Cityhood fever has been sweeping the county since 2008 when the city of Dunwoody incorporated. It was followed in 2012 by the city of Brookhaven. Now three more proposed cities – Lakeside, Briarcliff and Tucker – are seeking referendums that would allow residents in those areas to to vote on cityhood.

A Carl Vinson Institute of Government study deemed the proposed city of Stonecrest not feasible because it would not generate enough revenue to cover its expenses.

May said neighborhoods that want to incorporate have a right to do so.

State Sen. Fran Millar (R-Dunwoody), who sponsored the Lakeside cityhood bill, said the negative economic impact of incorporation on DeKalb has been exaggerated.

“After I pay my Dunwoody city taxes, 85 percent of my tax dollar goes to the county including funds for the schools,” he said.

Commissioner Sharon Barnes Sutton, who represents District 4, told the delegation the issues of cityhood are wide ranging and a comprehensive study is needed.

“All of our citizens who are outside the areas that are being annexed are being affected by these decisions but they don’t have a voice and that’s not fair to them,” she said.

State Rep. Ernest “Coach” Williams expressed concerns about the delivery of county services to new cities.

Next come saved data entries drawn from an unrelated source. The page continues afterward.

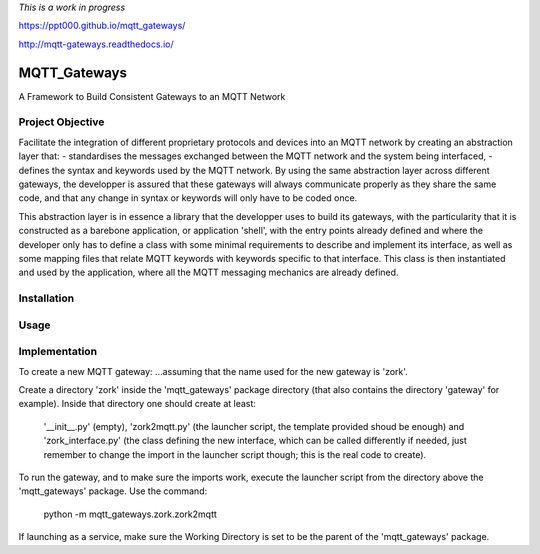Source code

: 
*This is a work in progress*

`<https://ppt000.github.io/mqtt_gateways/>`_

`<http://mqtt-gateways.readthedocs.io/>`_

MQTT_Gateways
==================
A Framework to Build Consistent Gateways to an MQTT Network

Project Objective
*********************
Facilitate the integration of different proprietary protocols and devices into an MQTT network
by creating an abstraction layer that:
- standardises the messages exchanged between the MQTT network and the system being interfaced,
- defines the syntax and keywords used by the MQTT network.
By using the same abstraction layer across different gateways, the developper is assured that these gateways
will always communicate properly as they share the same code, and that any change in syntax or keywords will
only have to be coded once.

This abstraction layer is in essence a library that the developper uses to build its gateways, with the particularity
that it is constructed as a barebone application, or application 'shell', with the entry points already defined and where
the developer only has to define a class with some minimal requirements to describe and implement its interface, as well as
some mapping files that relate MQTT keywords with keywords specific to that interface.
This class is then instantiated and used by the application, where all the MQTT messaging mechanics are already defined.

 


Installation
***************


Usage
*******


Implementation
***************




To create a new MQTT gateway:
...assuming that the name used for the new gateway is 'zork'.

Create a directory 'zork' inside the 'mqtt_gateways' package directory (that also contains the directory 'gateway' for example).
Inside that directory one should create at least:
	'__init__.py' (empty),
	'zork2mqtt.py' (the launcher script, the template provided shoud be enough) and
	'zork_interface.py' (the class defining the new interface, which can be called differently if needed, just remember to change the import in the launcher script though; this is the real code to create).

To run the gateway, and to make sure the imports work, execute the launcher script from the directory above the 'mqtt_gateways' package.
Use the command:
	python -m mqtt_gateways.zork.zork2mqtt
If launching as a service, make sure the Working Directory is set to be the parent of the 'mqtt_gateways' package.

“How do we bill and for how long,?” Williams asked.

May said it depends on what’s being provided.

“For example, if it’s an emergency police or fire call, we show up and work out the billing later,” May said.

His plan for a one year moratorium depends heavily on getting all sides, including cityhood advocates, to the table.

“I really believe that the future of our county lies on the foundation of dialogue. It’s something we need to learn from the past where we’ve had a dynamic side saying ‘yes, yes, yes,’ and the other side saying ‘no,no, no,’ and there’s not really been robust dialogue about what [either option] looks like.”